▶ **DATA LISTING**
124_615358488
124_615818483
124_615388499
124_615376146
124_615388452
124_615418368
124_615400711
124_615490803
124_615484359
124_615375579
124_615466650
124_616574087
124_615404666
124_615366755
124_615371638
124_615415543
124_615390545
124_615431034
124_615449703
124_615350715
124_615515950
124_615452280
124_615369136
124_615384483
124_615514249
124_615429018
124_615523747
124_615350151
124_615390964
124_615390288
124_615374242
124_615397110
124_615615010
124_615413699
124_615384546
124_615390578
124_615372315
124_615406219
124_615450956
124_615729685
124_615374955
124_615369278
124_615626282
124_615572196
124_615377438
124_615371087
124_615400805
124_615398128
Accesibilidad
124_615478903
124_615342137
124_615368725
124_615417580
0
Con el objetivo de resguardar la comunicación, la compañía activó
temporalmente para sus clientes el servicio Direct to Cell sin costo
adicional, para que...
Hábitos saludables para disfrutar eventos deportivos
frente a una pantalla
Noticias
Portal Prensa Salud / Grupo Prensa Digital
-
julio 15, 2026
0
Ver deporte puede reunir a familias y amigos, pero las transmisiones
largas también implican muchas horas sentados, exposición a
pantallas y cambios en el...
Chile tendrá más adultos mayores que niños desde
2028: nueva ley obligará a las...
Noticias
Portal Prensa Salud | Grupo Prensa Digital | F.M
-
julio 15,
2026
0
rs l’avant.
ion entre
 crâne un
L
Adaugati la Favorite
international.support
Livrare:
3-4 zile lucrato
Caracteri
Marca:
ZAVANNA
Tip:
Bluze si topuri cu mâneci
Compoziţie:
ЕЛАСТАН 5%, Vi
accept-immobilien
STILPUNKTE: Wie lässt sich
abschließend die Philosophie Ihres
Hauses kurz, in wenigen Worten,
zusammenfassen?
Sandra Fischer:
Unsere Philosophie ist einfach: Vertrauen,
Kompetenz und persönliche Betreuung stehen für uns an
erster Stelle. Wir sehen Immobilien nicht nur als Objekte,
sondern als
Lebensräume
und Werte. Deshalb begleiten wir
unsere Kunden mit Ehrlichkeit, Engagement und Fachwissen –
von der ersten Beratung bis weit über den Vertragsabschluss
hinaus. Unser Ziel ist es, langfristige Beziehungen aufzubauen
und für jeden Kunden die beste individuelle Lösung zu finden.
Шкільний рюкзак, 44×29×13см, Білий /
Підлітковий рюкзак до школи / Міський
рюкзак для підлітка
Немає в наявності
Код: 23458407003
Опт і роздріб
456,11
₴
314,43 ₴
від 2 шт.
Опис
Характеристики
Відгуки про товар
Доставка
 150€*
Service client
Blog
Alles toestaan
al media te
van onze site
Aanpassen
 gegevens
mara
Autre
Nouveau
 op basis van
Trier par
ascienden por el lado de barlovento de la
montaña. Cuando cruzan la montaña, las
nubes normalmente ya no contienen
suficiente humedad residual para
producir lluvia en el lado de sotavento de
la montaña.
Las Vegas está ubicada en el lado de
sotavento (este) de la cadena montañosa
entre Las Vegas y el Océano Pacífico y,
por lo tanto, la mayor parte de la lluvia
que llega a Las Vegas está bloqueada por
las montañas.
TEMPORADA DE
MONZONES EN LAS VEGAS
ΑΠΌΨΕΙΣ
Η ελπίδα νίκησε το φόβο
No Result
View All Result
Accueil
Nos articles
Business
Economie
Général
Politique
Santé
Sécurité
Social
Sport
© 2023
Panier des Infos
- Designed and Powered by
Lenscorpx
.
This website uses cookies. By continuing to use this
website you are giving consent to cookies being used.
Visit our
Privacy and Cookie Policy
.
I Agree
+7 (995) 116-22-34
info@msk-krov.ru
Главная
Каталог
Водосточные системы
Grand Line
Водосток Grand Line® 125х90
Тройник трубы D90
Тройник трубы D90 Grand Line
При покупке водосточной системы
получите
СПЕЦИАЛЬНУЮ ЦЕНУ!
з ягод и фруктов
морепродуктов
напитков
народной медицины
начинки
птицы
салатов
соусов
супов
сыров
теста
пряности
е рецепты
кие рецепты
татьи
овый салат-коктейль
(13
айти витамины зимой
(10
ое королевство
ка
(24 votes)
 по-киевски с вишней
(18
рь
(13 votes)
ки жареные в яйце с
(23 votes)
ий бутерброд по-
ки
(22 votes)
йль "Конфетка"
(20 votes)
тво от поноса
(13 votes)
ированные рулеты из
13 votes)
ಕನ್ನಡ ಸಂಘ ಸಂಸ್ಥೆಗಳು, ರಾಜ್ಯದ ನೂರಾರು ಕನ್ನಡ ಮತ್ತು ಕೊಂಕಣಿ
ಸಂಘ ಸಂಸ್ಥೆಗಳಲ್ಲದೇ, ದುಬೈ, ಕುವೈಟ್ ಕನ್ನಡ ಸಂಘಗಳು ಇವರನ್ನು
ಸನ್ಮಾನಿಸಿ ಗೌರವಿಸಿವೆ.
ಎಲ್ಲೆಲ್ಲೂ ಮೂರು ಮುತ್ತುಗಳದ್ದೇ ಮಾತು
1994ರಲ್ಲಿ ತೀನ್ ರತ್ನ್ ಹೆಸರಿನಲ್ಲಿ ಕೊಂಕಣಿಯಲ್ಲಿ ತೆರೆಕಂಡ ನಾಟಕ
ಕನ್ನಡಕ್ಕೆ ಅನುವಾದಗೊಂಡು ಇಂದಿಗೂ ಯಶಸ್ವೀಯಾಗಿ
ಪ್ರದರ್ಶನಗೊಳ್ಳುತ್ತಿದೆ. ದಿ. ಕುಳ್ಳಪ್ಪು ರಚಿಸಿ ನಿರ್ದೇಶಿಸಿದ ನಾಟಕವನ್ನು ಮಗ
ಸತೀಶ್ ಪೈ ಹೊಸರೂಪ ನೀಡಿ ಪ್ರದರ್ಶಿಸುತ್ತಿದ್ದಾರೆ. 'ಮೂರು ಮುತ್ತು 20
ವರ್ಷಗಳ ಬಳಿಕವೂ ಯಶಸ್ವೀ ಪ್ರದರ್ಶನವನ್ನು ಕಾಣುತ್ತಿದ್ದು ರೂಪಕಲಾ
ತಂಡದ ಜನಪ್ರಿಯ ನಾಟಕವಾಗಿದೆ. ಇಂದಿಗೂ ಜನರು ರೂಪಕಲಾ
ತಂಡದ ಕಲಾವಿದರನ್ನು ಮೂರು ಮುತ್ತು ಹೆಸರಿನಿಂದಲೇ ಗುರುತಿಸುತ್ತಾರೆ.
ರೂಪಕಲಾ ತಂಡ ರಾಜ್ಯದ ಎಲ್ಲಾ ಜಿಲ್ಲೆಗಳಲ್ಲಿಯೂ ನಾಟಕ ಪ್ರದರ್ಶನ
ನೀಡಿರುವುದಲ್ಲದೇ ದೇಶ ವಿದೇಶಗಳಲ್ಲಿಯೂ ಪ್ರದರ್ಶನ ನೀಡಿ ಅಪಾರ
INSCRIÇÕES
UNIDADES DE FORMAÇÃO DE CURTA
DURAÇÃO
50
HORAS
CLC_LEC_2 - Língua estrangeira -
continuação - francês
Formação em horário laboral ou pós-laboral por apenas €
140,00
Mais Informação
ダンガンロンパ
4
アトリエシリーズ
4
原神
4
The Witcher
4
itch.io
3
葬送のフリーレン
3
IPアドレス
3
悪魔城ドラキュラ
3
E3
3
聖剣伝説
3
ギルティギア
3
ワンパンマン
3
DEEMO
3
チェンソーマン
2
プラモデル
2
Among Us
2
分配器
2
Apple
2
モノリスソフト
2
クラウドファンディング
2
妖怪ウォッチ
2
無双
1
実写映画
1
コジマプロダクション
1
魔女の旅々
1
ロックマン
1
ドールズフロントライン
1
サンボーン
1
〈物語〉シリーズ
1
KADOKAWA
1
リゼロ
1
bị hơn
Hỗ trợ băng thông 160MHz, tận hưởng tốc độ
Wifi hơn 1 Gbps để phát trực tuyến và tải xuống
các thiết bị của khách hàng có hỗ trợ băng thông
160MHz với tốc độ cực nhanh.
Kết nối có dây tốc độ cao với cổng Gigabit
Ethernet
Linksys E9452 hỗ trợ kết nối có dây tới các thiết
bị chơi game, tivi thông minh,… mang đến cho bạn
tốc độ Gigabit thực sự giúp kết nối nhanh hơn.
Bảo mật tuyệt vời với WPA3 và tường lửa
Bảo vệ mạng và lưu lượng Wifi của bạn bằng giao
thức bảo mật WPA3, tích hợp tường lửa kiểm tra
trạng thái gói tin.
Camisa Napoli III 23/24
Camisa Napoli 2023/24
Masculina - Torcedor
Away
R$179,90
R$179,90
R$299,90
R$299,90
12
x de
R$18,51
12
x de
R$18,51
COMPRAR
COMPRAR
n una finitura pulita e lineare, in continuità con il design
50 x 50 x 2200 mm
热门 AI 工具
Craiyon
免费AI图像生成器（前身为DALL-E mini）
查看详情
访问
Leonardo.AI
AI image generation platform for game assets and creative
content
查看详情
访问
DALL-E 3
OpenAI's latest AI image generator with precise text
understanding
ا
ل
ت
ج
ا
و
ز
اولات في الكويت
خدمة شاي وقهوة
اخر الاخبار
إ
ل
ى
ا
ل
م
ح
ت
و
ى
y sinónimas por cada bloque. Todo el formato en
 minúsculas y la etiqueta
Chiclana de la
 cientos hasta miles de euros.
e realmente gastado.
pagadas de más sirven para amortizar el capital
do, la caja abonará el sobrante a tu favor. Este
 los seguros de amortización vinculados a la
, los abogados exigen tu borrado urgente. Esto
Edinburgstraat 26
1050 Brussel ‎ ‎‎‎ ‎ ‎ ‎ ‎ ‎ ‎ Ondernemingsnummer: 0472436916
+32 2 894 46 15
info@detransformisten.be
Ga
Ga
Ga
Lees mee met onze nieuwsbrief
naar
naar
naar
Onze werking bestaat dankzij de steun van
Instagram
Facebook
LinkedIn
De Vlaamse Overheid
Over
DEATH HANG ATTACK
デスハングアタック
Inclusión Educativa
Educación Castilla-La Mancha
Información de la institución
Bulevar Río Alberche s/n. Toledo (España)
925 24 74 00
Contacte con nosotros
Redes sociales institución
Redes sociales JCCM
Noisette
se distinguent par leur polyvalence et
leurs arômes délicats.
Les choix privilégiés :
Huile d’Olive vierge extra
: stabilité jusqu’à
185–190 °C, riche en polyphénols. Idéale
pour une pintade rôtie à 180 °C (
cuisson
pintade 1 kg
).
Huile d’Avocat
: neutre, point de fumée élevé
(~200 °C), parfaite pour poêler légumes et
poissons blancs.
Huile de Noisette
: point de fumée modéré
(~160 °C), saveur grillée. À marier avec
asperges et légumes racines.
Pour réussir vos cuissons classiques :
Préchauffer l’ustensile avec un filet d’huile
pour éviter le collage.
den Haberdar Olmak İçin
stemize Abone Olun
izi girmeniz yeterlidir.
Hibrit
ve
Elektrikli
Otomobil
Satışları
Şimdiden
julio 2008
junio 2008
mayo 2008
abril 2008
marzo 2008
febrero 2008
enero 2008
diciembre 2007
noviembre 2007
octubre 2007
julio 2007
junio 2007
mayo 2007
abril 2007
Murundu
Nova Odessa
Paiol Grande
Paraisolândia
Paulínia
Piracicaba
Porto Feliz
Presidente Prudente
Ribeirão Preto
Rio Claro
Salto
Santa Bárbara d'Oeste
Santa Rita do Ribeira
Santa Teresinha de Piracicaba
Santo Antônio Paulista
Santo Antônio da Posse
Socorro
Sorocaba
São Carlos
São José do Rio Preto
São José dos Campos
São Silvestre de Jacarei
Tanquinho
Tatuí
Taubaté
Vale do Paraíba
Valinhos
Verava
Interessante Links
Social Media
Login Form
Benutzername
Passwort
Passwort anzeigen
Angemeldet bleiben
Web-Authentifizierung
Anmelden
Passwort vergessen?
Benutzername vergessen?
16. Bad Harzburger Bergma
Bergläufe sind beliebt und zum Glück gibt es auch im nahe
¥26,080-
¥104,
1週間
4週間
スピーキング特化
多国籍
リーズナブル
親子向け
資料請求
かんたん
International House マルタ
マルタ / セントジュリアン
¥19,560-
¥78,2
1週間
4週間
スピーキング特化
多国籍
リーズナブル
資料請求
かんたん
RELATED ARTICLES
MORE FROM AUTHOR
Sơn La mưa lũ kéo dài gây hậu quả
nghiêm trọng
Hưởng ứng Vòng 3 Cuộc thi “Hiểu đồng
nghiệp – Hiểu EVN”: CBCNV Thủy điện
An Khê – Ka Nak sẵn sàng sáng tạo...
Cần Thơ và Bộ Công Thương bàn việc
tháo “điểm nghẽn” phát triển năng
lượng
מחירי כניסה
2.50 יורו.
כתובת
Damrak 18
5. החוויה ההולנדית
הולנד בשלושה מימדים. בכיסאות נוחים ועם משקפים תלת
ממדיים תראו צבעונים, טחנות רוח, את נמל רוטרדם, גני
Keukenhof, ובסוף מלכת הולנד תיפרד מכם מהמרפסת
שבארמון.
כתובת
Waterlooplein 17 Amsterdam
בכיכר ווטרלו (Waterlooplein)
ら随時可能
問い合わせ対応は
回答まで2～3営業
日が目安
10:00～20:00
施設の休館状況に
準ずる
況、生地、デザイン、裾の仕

▶ **TASK TO CARRY OUT**
Copy out the range of lines above starting at the line with "اخر الاخبار" and ending at the line with "1050 Brussel ‎", exactly and including both.

▶ **ANSWER AREA**
اخر الاخبار
إ
ل
ى
ا
ل
م
ح
ت
و
ى
y sinónimas por cada bloque. Todo el formato en
 minúsculas y la etiqueta
Chiclana de la
 cientos hasta miles de euros.
e realmente gastado.
pagadas de más sirven para amortizar el capital
do, la caja abonará el sobrante a tu favor. Este
 los seguros de amortización vinculados a la
, los abogados exigen tu borrado urgente. Esto
Edinburgstraat 26
1050 Brussel ‎ ‎‎‎ ‎ ‎ ‎ ‎ ‎ ‎ Ondernemingsnummer: 0472436916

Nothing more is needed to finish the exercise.